> _Extract provided_
● ● ● ● ● ● ●

Did you convert a 2 shooter with 2 Tritronics receivers ?


----------



## priceskeet (Jun 30, 2008)

1 Tritronics receiver will work a 2 shooter


----------



## Back77 (Mar 9, 2009)

Take them apart and there are dip switches. Just set them the same.



fishin444 said:


> For all you electronics people. I got a used Dogtra RRD reciever and need to sync it up to my RRD transmitter. These are the older ones so you can't program them. Dogtra says send it in and they will give an estimate.
> don't think it would be worth the price they are going to charge with a minimum of $45 and up. Don't mean to step on the thread but could use some help.


----------



## N1XAMWG (Apr 27, 2009)

Gettingbirdy: Would you please email me at [email protected]. I have several BB 4 shooters with new electronics. Want to look at changing over to TriTronics. Would like to discuss the details of making the conversion. Will give you my cell phone number when we exchange emails. Thanks, Mike


----------



## Justone' (Mar 28, 2005)

anyone know about BUMPERBOY coming back this Spring with New launchers? Please Help....Thanks All


----------



## John Lash (Sep 19, 2006)

I hope you're right but I haven't heard anything...


----------



## Richard Reese (Apr 26, 2006)

Just curious but on a 4 shooter could you not just put a dogcart or tritronics receiver at each end of the 4 shooter and wire each side?


----------



## priceskeet (Jun 30, 2008)

Down East Labs 217 said:


> Just curious but on a 4 shooter could you not just put a dogcart or tritronics receiver at each end of the 4 shooter and wire each side?


Yes two receivers would work on a four shooter.


----------



## fireryan (Feb 23, 2015)

● ● ● ● ● ● ●

> _Extracted entries_

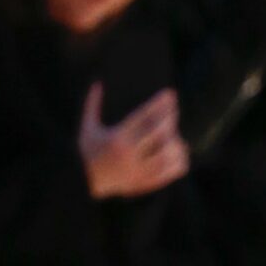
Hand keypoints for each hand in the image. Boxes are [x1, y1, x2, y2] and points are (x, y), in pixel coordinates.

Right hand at [79, 83, 188, 198]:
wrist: (84, 183)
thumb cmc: (87, 152)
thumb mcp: (87, 127)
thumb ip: (92, 104)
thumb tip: (97, 82)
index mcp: (117, 137)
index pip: (144, 117)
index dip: (159, 104)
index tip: (170, 94)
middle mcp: (129, 154)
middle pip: (157, 133)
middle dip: (169, 119)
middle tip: (174, 111)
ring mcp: (137, 170)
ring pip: (165, 155)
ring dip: (176, 143)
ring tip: (177, 135)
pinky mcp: (143, 182)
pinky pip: (167, 174)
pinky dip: (177, 164)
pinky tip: (181, 154)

● ● ● ● ● ● ●

> _List of tasks_
1. From the forum thread about launcher receivers, output the passage starting with "## Justone' (Mar" and going on through "(Sep 19, 2006)", copied word for word.
2. In the forum thread about launcher receivers, what minimum charge does the post quoted from fishin444 mention for sending the receiver to Dogtra?
3. Write the next part of the forum thread about converting launchers to Tritronics receivers, picking up right after its final line.

> _Expected outputs_
1.
## Justone' (Mar 28, 2005)

anyone know about BUMPERBOY coming back this Spring with New launchers? Please Help....Thanks All


----------



## John Lash (Sep 19, 2006)

2. A minimum of $45.

3.
Hate to bring up an old thread but what do you do with the 3rd wire out of the servo? It's the signal wire back to the receiver


----------



## Matt Duncan (Feb 21, 2011)

Have a buddy that's redone several 8 shooters using the sportdog releases. Not sure exactly how it was done but one reciever can run an eight shooter. If you are doing a 12 shooter it can be done you would need two receivers though as the sportdog electronics only have 9 ports.


----------



## fireryan (Feb 23, 2015)

I'm confused how this works. Do you need to re set the servo by hand every time?


----------



## fireryan (Feb 23, 2015)

Cmon anyone?


----------



## TonyRodgz (Feb 8, 2010)

fireryan said:


> I'm confused how this works. Do you need to re set the servo by hand every time?


A friend of mine have them working with the Sport Dog system. Yes, servos need to be reposition.


----------



## BobCameron (Feb 1, 2015)

Check this out. JM has done a great job with his bumper boys. If you can't view it here go the HRC Facebook page.

https://www.facebook.com/jonmichael.rull/videos/o.48281818403/930437950348211/?type=2&theater


----------



## fireryan (Feb 23, 2015)

Ok I'm doing this upgrade this weekend. Wasn't sure that you had to reposition the servos by hand after every launch


----------



## NateB (Sep 25, 2003)

fireryan said:


> Ok I'm doing this upgrade this weekend. Wasn't sure that you had to reposition the servos by hand after every launch


My buddy re-did his using Sportdog elec, he does not need to re position his, as the spring on the release bar is strong enough to push the servo back enough to be able to re-cock the launcher.


----------



## fireryan (Feb 23, 2015)

Ok nice to know


----------



## fireryan (Feb 23, 2015)

Anybody have any advice on the wiring of the servos? I installed new fubuta s3003 servos and there not working and I think it has something to do with the signal wire off the servo that I dont have hooked to anything


----------



## fireryan (Feb 23, 2015)

It also appears the voltage is to high coming off the tri tronics G3 controller. The servos are only rated for 6v and the output from the tri tronics is 6.7 v


----------



## duxdogretriever (Apr 22, 2008)

Is anyone out doing this upgrade for others . I need to find someone who can upgrade my 4 to use my sport dog electronics . Please PM if you can please , thanks


----------



## Gettingbirdy (Jun 16, 2014)

You don't need the third wire!!!


----------



## duxdogretriever (Apr 22, 2008)

Gettingbirdy , I have less than 10 posts so I can answer your PM . Please txt me at 479-530-6730 .

No problem though pertaining to your message to me !


----------



## duxdogretriever (Apr 22, 2008)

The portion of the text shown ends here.